Plusieurs artistes en résidence, dont la Tunisienne Aïcha Snoussi et la Franco-Sénégalaise Delphine Diallo, puisent dans les mythes locaux pour créer des œuvres in situ. Leurs recherches croisent les légendes des Lotophages et les naufrages modernes, offrant à Djerba un miroir poétique et irrévérencieux à souhait.
Laboratoire d’idées pour le patrimoine
Mais l’esprit des Heritage Days se nourrit aussi de réflexion. Sous les voûtes fraîches d’un caravansérail ou dans une école rénovée, chercheurs, architectes et acteurs associatifs débattent de la gestion de l’eau, de la transmission des savoirs et des financements innovants pour le patrimoine local.
Lors d’une table ronde, l’anthropologue Leïla Souissi rappelle que « conserver une mosquée ou un moulin, c’est surtout sauvegarder un mode de vie ». Son intervention résonne avec celle du jeune urbaniste Ilyes Ben Fredj, pour qui un tourisme maîtrisé peut devenir moteur d’inclusion sociale durable et équitable.
Des nuits musicales cosmopolites
À la tombée du jour, les premiers accords de malouf s’élèvent de la place du Lavoir. Les oud répondent aux saxophones, faisant danser résidents et visiteurs. La scène célèbre une Méditerranée tissée d’influences africaines, andalouses et levantines multiples et harmonieuses.
Plus tard, la cour d’une houch convertie en théâtre intimiste accueille la voix cristalline de la chanteuse Ghalia Benali. Sous les étoiles, son répertoire soufi se mêle aux boucles électro du producteur congolais Rey Sapienz, rappelant l’universalité des musiques de transe ancestrales.
Festival éco-responsable
Au-delà de la fête, le festival mise sur des actions concrètes. Des gobelets consignés remplacent le plastique, tandis que les déplacements entre sites s’effectuent en vélos électriques fournis par une start-up locale dirigée par trois jeunes ingénieures diplômées de l’université de Sfax depuis 2019.
Le maire de Houmt Souk, Meher Sadaoui, souligne que ces choix reflètent la feuille de route municipale pour une île « verte et inclusive ». Il espère que la dynamique mobilisera aussi la diaspora djerbienne, réputée pour ses investissements dans l’artisanat et l’hôtellerie durable locale croissante également.
Transmission aux nouvelles générations
Dans les écoles, des médiatrices culturelles animent des séances de réalité virtuelle.
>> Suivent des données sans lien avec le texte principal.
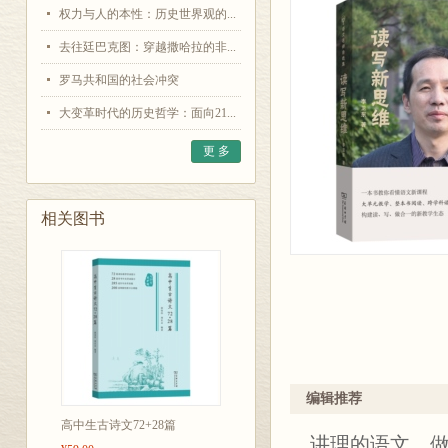
权力与人的本性：历史世界观的...
去往廷巴克图：穿越撒哈拉的非...
罗马共和国的社会冲突
大变革时代的历史哲学：面向21...
更 多
相关图书
编辑推荐
高中生古诗文72+28篇
讲理的语文，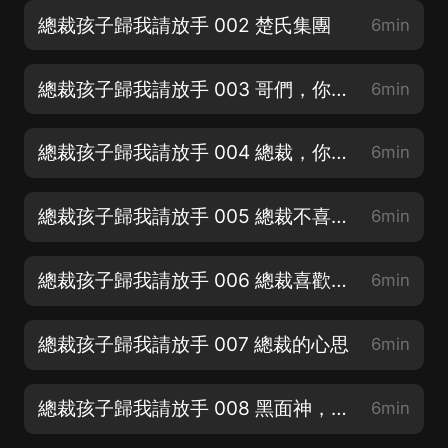
總裁孩子歸我請放手 002 楚氏集團
6min
總裁孩子歸我請放手 003 哥們，你很帥
6min
總裁孩子歸我請放手 004 總裁，你没事吧
6min
總裁孩子歸我請放手 005 總裁不喜歡女人
6min
總裁孩子歸我請放手 006 總裁喜歡男人
6min
總裁孩子歸我請放手 007 總裁的心思
6min
總裁孩子歸我請放手 008 黑面神，你很面熟哦
6min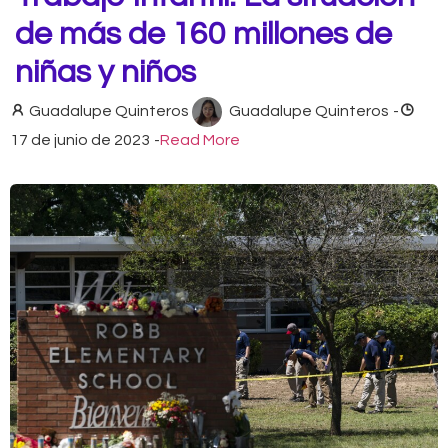
de más de 160 millones de
niñas y niños
Guadalupe Quinteros
Guadalupe Quinteros
-
17 de junio de 2023
-
Read More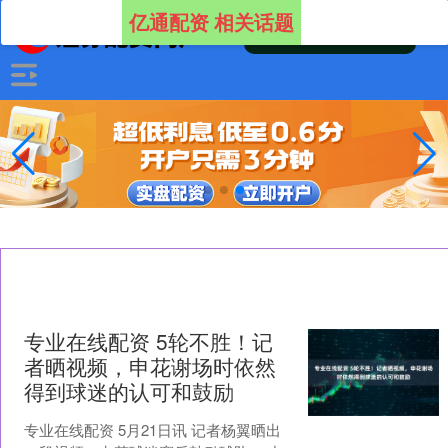
亿通配资 相关话题
专业在线配资 5轮不胜！记
者晒视频，申花谢场时依然
得到球迷的认可和鼓励
专业在线配资 5月21日讯 记者杨翼晒出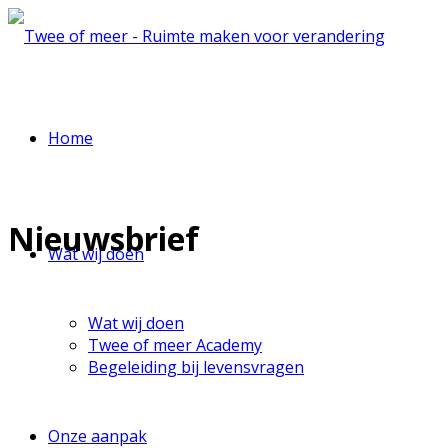
Home
Nieuwsbrief
Wat wij doen
Wat wij doen
Twee of meer Academy
Begeleiding bij levensvragen
Onze aanpak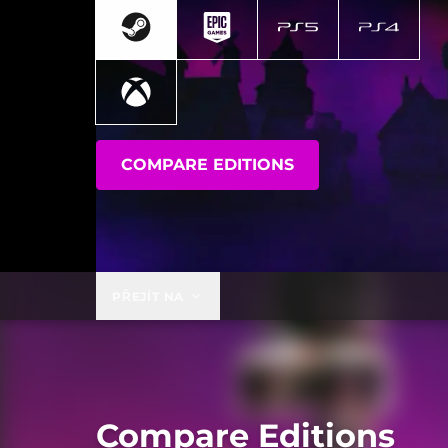
COMPARE EDITIONS
PŘEJÍT NA
Compare Editions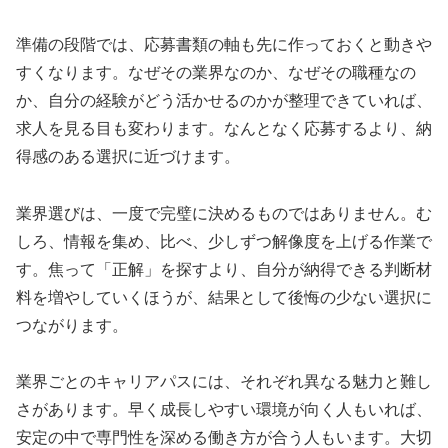
準備の段階では、応募書類の軸も先に作っておくと動きや
すくなります。なぜその業界なのか、なぜその職種なの
か、自分の経験がどう活かせるのかが整理できていれば、
求人を見る目も変わります。なんとなく応募するより、納
得感のある選択に近づけます。
業界選びは、一度で完璧に決めるものではありません。む
しろ、情報を集め、比べ、少しずつ解像度を上げる作業で
す。焦って「正解」を探すより、自分が納得できる判断材
料を増やしていくほうが、結果として後悔の少ない選択に
つながります。
業界ごとのキャリアパスには、それぞれ異なる魅力と難し
さがあります。早く成長しやすい環境が向く人もいれば、
安定の中で専門性を深める働き方が合う人もいます。大切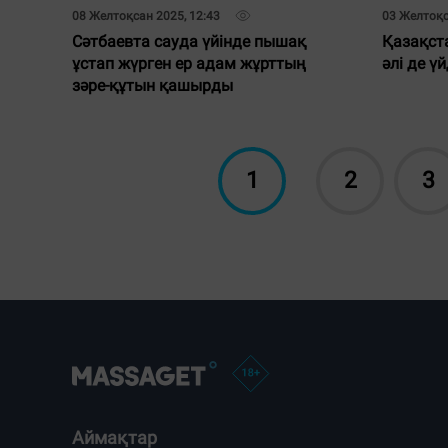
08 Желтоқсан 2025, 12:43
03 Желтоқс
Сәтбаевта сауда үйінде пышақ
Қазақст
ұстап жүрген ер адам жұрттың
әлі де ү
зәре-құтын қашырды
1
2
3
Аймақтар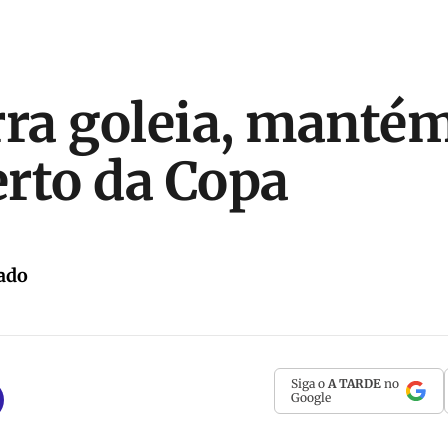
rra goleia, mant
erto da Copa
ado
Siga o
A TARDE
no
Google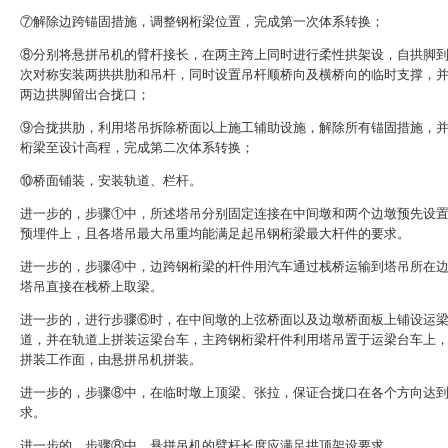
⑦解除边跨锚固措施，调整钢桁梁位置，完成第一次体系转换；
⑧分别将悬拼吊机的臂杆接长，在两主跨上同时进行柔性拱架设，自拱脚
次对称安装两拱拱肋和吊杆，同时设置吊杆顺桥向及横桥向的临时支撑，
两边拱脚留出合拢口；
⑨合拢拱肋，利用塔吊拆除桥面以上施工辅助设施，解除所有锚固措施，
桁梁至设计高程，完成第二次体系转换；
⑩桥面铺装，安装轨道、栏杆。
进一步的，步骤①中，所述塔吊分别固定连接在中间墩和两个边墩预先设
预埋件上，且各塔吊最大吊重均能满足起吊钢桁梁最大杆件的要求。
进一步的，步骤④中，边跨钢桁梁的杆件用汽车通过栈桥运输到塔吊所在
塔吊直接在栈桥上取梁。
进一步的，进行步骤⑥时，在中间墩的上弦桥面以及边墩桥面板上铺设运
道，并在轨道上拼装运梁台车，主跨钢桁梁杆件利用塔吊置于运梁台车上
拼装工作面，由悬拼吊机拼装。
进一步的，步骤⑧中，在临时墩上顶梁、张拉，保证合拢口在各个方向达
求。
进一步的，步骤⑧中，悬拼吊机的臂杆长度应满足拱顶架设要求。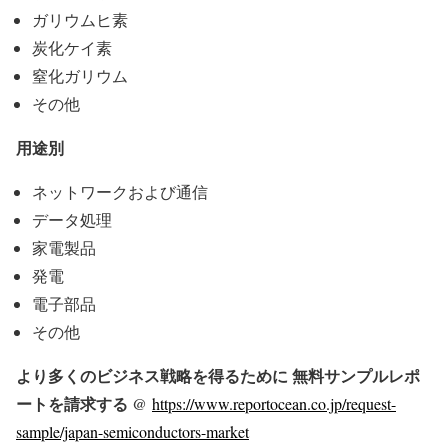
ガリウムヒ素
炭化ケイ素
窒化ガリウム
その他
用途別
ネットワークおよび通信
データ処理
家電製品
発電
電子部品
その他
より多くのビジネス戦略を得るために 無料サンプルレポ
ートを請求する @
https://www.reportocean.co.jp/request-
sample/japan-semiconductors-market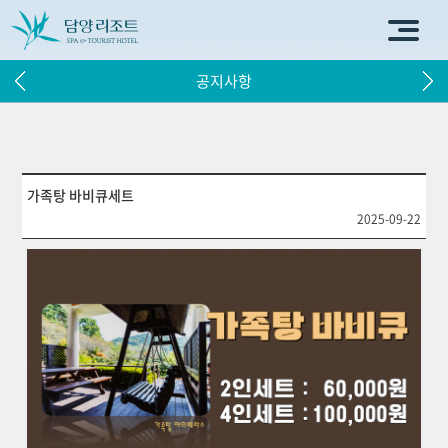
공지사항
가족탕 바비큐세트
2025-09-22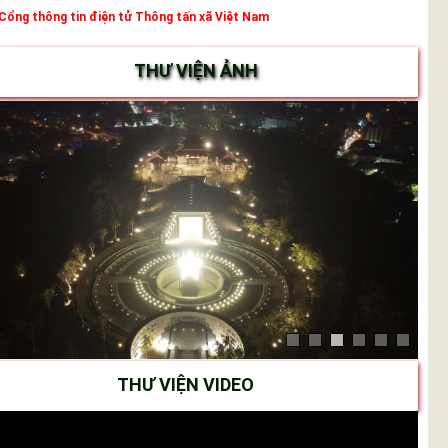
Cổng thông tin điện tử Thông tấn xã Việt Nam
THƯ VIỆN ẢNH
THƯ VIỆN VIDEO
Les enfants visitent la synagogue de la Ghriba ou la forteresse Ghazi Mustapha sans quitter leur salle de classe, avant de reproduire un décor géométrique sur des tote-bags réutilisables ensuite.
Cette transversalité enthousiasme la sociologue Salma Arfaoui, qui voit naître « un tourisme éduqué, plus soucieux du tissu social que de la seule carte postale ». Selon elle, la clé réside dans la capacité à associer femmes, jeunes et artisans aux décisions majeures locales et collectives.
Un modèle pour la Méditerranée
À l’heure où plusieurs villes méditerranéennes peinent à concilier protection et développement, Djerba offre ainsi une esquisse d’équilibre. Le festival, modeste par sa durée, agit comme un concentré d’initiatives qui pourraient inspirer d’autres territoires insulaires de l’Afrique du Nord et au-delà également.
Informations pratiques et esprit d’ouverture
Pour le public, l’accès reste gratuit, un choix politique qui rappelle que le patrimoine doit d’abord nourrir ceux qui l’habitent. Le programme détaillé se consulte sur zomita.org, mais nombreux sont ceux qui préfèrent se laisser surprendre, guidés par les parfums d’huile d’olive et de harissa douce locale.
Écho durable
Qu’il s’agisse de tendre l’oreille à un conteur ou d’observer une potière, les Djerba World Heritage Days promettent trois jours d’émerveillement. La perle du Sud tunisien rappelle ainsi que la modernité peut rimer avec mémoire, pour peu qu’on prenne le temps d’écouter.
À l’issue de ces journées, les échos de Djerba résonneront bien au-delà des rivages, invitant chacun à réinventer son rapport au patrimoine.